Un’altra forma di prevenzione fondamentale è poi il mantenere attivo il cervello, cercando di imparare sempre qualcosa di nuovo o studiando una lingua straniera, sfruttando la sua naturale plasticità, anche semplicemente leggendo. Purtroppo, anche su questi fattori – che sono influenzati dal livello di istruzione e dai servizi presenti sul territorio – non siamo messi particolarmente bene. La solitudine e l’assenza di reti sociali fanno la loro parte: la socialità, infatti, è un ingrediente fondamentale per la salute mentale e cognitiva, poiché il cervello viene stimolato dai contatti; le connessioni sociali, poi, influendo positivamente sullo stress, sul tempo trascorso all’aperto e su altre abitudini come il fumo, per l’effetto positivo della connessione emotiva contribuiscono a migliorare la salute mentale nel suo insieme e a mantenere un indice di massa corporea sano (come evidenziato dalle ricerche che dimostrano come obesità e diabete siano effettivamente influenzate dalla mancanza di relazioni profonde), mentre l’isolamento sociale può aumentare i sintomi depressivi e anche la mortalità. Oggi, tra l’altro, anche prima del declino connesso all’età lo sviluppo cognitivo stesso in molti casi non è ottimale; i motivi sono vari: da un lato la tecnologia che, mentre ci solleva dai compiti più semplici dandoci l’opportunità di occuparci di qualcosa di più interessante o utile, ci fa allenare meno molte funzionalità cognitive; dall’altro lato l’inquinamento chimico rappresentato dagli interferenti endocrini e un vero e proprio bombardamento di stimoli che il cervello non sa più come elaborare, con il risultato che, avendo perso la capacità di concentrarsi, non riesce più a portare a termine efficacemente i compiti mentali.
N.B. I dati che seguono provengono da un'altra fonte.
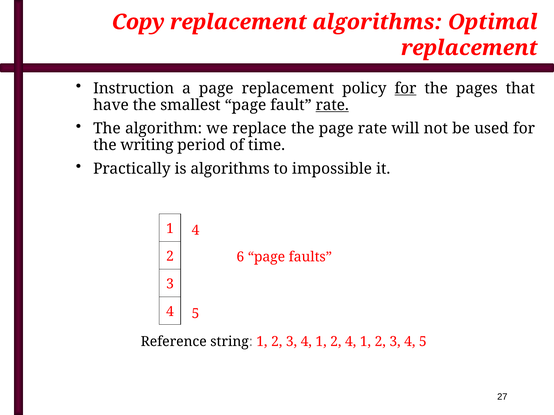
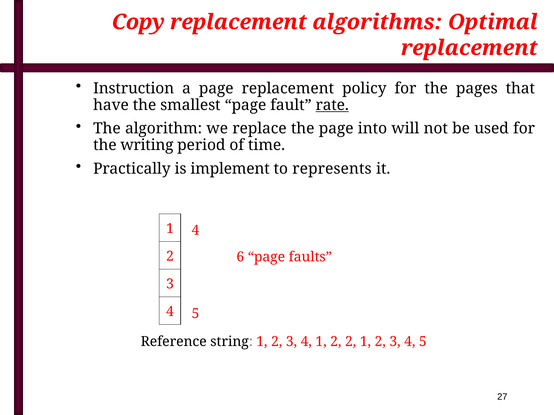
for at (405, 89) underline: present -> none
page rate: rate -> into
is algorithms: algorithms -> implement
impossible: impossible -> represents
2 4: 4 -> 2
Tutti questi aspetti sono tanto più importanti man mano che si invecchia, ma secondo la scienza non è mai troppo presto per iniziare a mettere in atto questo tipo di prevenzione, cosa di cui troppo spesso ci si preoccupa solo quando emergono i sintomi di una patologia. Ed è anche la politica, nella sua gestione della sanità pubblica, a doversi occupare di migliorare sia l’assistenza ai malati sia l’informazione sui fattori di rischio legati allo stile di vita e alle scelte che compiamo quotidianamente in maniera più o meno consapevole, che non sono mai solo scelte individuali, ma vengono influenzate dalle politiche statali e locali, anche per quanto riguarda la prevenzione delle patologie.

La nostra società si concentra soprattutto sull’apparenza, eppure dovremmo preoccuparci della salute e della cura di quel che resta invisibile dall’esterno, come il cervello, rischiando di passare in secondo piano. C’è la speranza, però, che la nuova, timida attenzione che la pandemia ha risvegliato sulla salute mentale e sul problema del lavoro di cura sia l’occasione per iniziare a occuparsi seriamente di questo tema che ci riguarda tutti, come singoli e come società.